Dans mon billet précédent, je vous ai raconté comment, au travers d’une discussion avec un client [NDLR : de taxi] j’ai pu lui glisser à l’esprit une interprétation personnelle d’un concept urantien très simple : fais ce que tu crois juste en toute sincérité et laisse le bateau aller sans jamais perdre le cap! Tu n’es pas responsable de toutes les catastrophes de la planète!

Sans jamais parler du Livre, je lui ai quand même rappeler une notion fondamentale : même s’il y avait un bouton « reset » sur l’homme ça n’y changerait rien : l’homme est ce qu’il est. Sa conscience de soi, de son intérêt personnel de base, le pousse à intervenir sur son environnement. Avec les conséquences que l’on connaît. Mais sans ça, il ne serait qu’une bête attendant pendant des générations que le poil lui pousse naturellement pour se protéger du froid!

Bestiole parmi les plus fragiles du règne animal, nos ancêtres ont dû s’unir, former des clans et faire preuve d’intelligence pour survivre à la nature; et de ruse pour survivre aux autres hommes!

L’aventure de l’homme n’est pas exempte d’erreur et d’horreur mais elle est le fruit recherché par le créateur : la naissance, à partir de la matière, de nouvelles consciences originales pouvant rejoindre la grande famille cosmique saturée de créatures parfaite.

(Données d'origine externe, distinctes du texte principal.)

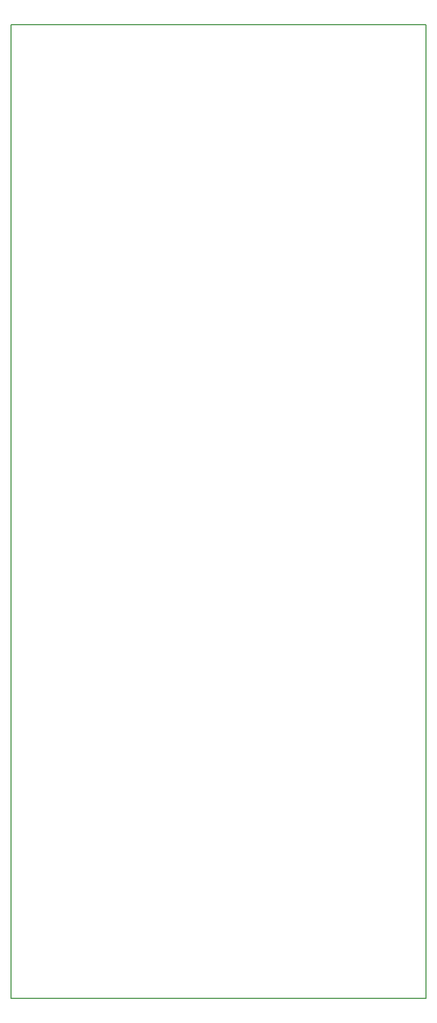
<source format=gbr>
G04 #@! TF.FileFunction,Profile,NP*
%FSLAX46Y46*%
G04 Gerber Fmt 4.6, Leading zero omitted, Abs format (unit mm)*
G04 Created by KiCad (PCBNEW 4.0.6) date Tue Sep  5 00:59:50 2017*
%MOMM*%
%LPD*%
G01*
G04 APERTURE LIST*
%ADD10C,0.100000*%
%ADD11C,0.150000*%
G04 APERTURE END LIST*
D10*
D11*
X87401000Y-33805000D02*
X87401000Y-190805000D01*
X154401000Y-33805000D02*
X87401000Y-33805000D01*
X154401000Y-190805000D02*
X154401000Y-33805000D01*
X87401000Y-190805000D02*
X154401000Y-190805000D01*
M02*

</source>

Ou presque.

Si je veux poursuivre une relation avec un interlocuteur quelconque et partager avec lui nos recherches spirituelles, je réserve le Livre pour la fin! Il est préférable de s’en tenir aux grands principes de bases de la spiritualité : Amour, Fraternité, Partage,

À mon avis, pour contrer le défaitisme ambiant, il n’y a que l’espoir. L’espoir que l’effort personnel n’est pas vain. L’espoir dans l’aventure humaine, dans l’incroyable défi de la civilisation : bâtir la Cité de l’Harmonie! C’est pas pour demain la grande ouverture mais il faut bien commencer à un moment donné! On à déjà commencé d’ailleurs, depuis longtemps. Ça n’avance pas vite et c’est normal.

La Terre/Urantia est un peu comme une pouponnière à âmes. D’où l’importance que la simple part que chacun d’entre nous, selon ses qualités, peut apporter à la réussite du plus grand défi posé à la face de l’univers : transformer de la poussière d’étoile en créatures capables de reconnaître leur créateur!

L’homme est une drôle de créature. Aime le et il s’améliorera. Si tu le dénigres, il se refermera. Si tu l’ignores il deviendras jaloux. Ça s’applique à soi-même autant qu’à autrui.

Redonner l’espoir en un monde où, malgré les apparences, chacun a sa place; si il n’y met, ne serait-ce qu’un peu, de bonne volonté.